**TEXTAUSZUG**.

* * * * * * * * *

Freiheit macht den Menschen Gott ähnlich

Vor allem die Verbindung – die in weiten Teilen eine Synthese ist – von stoischer Philosophie und christlicher Religion führte zur Theorie vom inneren Menschen, (S. 302) die besonders prägnant von Aurelius Augustinus entfaltet wurde: „in interiore homine habitat veritas“, lautet der berühmte und bekannte Satz aus „De vera religione“. Gott findet sich im Innersten des Menschen. Und angesichts der schon erwähnten Einsicht in die Schwäche der menschlichen Vernunft wird das, was Gott und Mensch verbindet, weniger in seiner Intellektualität, seiner Geistigkeit, gesehen, sondern immer mehr in der Freiheit, die Gott und Mensch – wenn auch in unterschiedlichen Graden – gemeinsam ist. Umso mehr Gewicht gewinnt dadurch die praktische Subjektivität: Wenn der Mensch auf die Verwirklichung seiner Freiheit hin angelegt ist, sind die Kriterien, nach denen er von seiner Freiheit Gebrauch macht, von entscheidender Bedeutung. Nach welchen Maßstäben wird der menschliche Wille geleitet und welche Bedeutung hat in diesem Zusammenhang das Gewissen? Diese Fragen erhalten jetzt großes Gewicht.
Von Gregor und Augustinus ist es ein langer Weg bis hin zu Pico, und noch länger ist der Weg bis an die Schwelle zur Moderne; gleichwohl findet sich die Denkform der Renaissance von der Antike vorgegeben und lebt später im Deutschen Idealismus wieder auf: „Die ‚Person‘ steht … für das dem Menschen selbst Unverfügbare, das er selbst ist, die ‚Handlung‘ aber ist das in seiner Verfügungsgewalt, d. h. in seine Freiheit Gelegte.“ (S. 307) So sieht es beispielsweise auch Kant. Auf diese Weise erscheint der Mensch, indem er die Freiheit im Lichte seines Gewissens gebraucht, als der Vollender des göttlichen Werkes. (S. 308)

Kobuschs Buch ist ein kluger und eindrucksvoller Beleg für die Tragfähigkeit der gelegentlich bestrittenen Hellenisierungsthese, die alles in allem behauptet, dass die christliche Religion mit Hilfe der hellenistischen Philosophie zu seiner begrifflichen Form gefunden hat. Die Kenntnis des Verfassers ist überragend, seine Fähigkeit, den schier unübersehbaren Stoff nachvollziehbar aufzubereiten, beneidenswert. So ist ein opus magnum entstanden, ein großartiges Buch, das dazu angetan ist, die Moderne von ihren Quellen her zu verstehen, und das die Gegenwart dazu auffordert, nicht länger zu vergessen, wer sie gezeugt hat – auch deshalb, um nicht mit verbunden Augen in jede Sackgasse des Denkens laufen zu müssen. Hoffentlich findet dieses Buch Leser in Fülle.

* * * * * * * * *

**GESAMMELTE DATEN**.
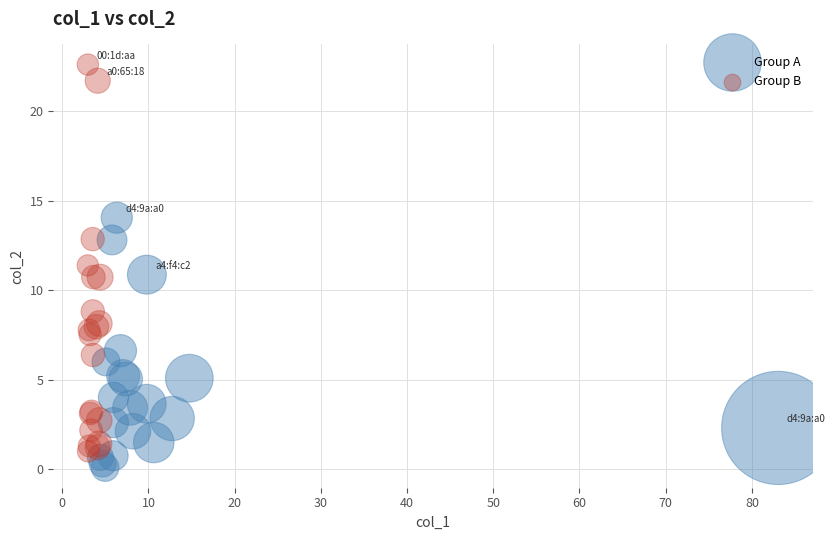

What are all the series names shown in the legend?

Group A, Group B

* * * * * * * * *

**AUFGABE**. Worin sieht man laut dem Textauszug immer mehr das, was Gott und Mensch verbindet?

**LÖSUNG**. In der Freiheit, die Gott und Mensch, wenn auch in unterschiedlichen Graden, gemeinsam ist.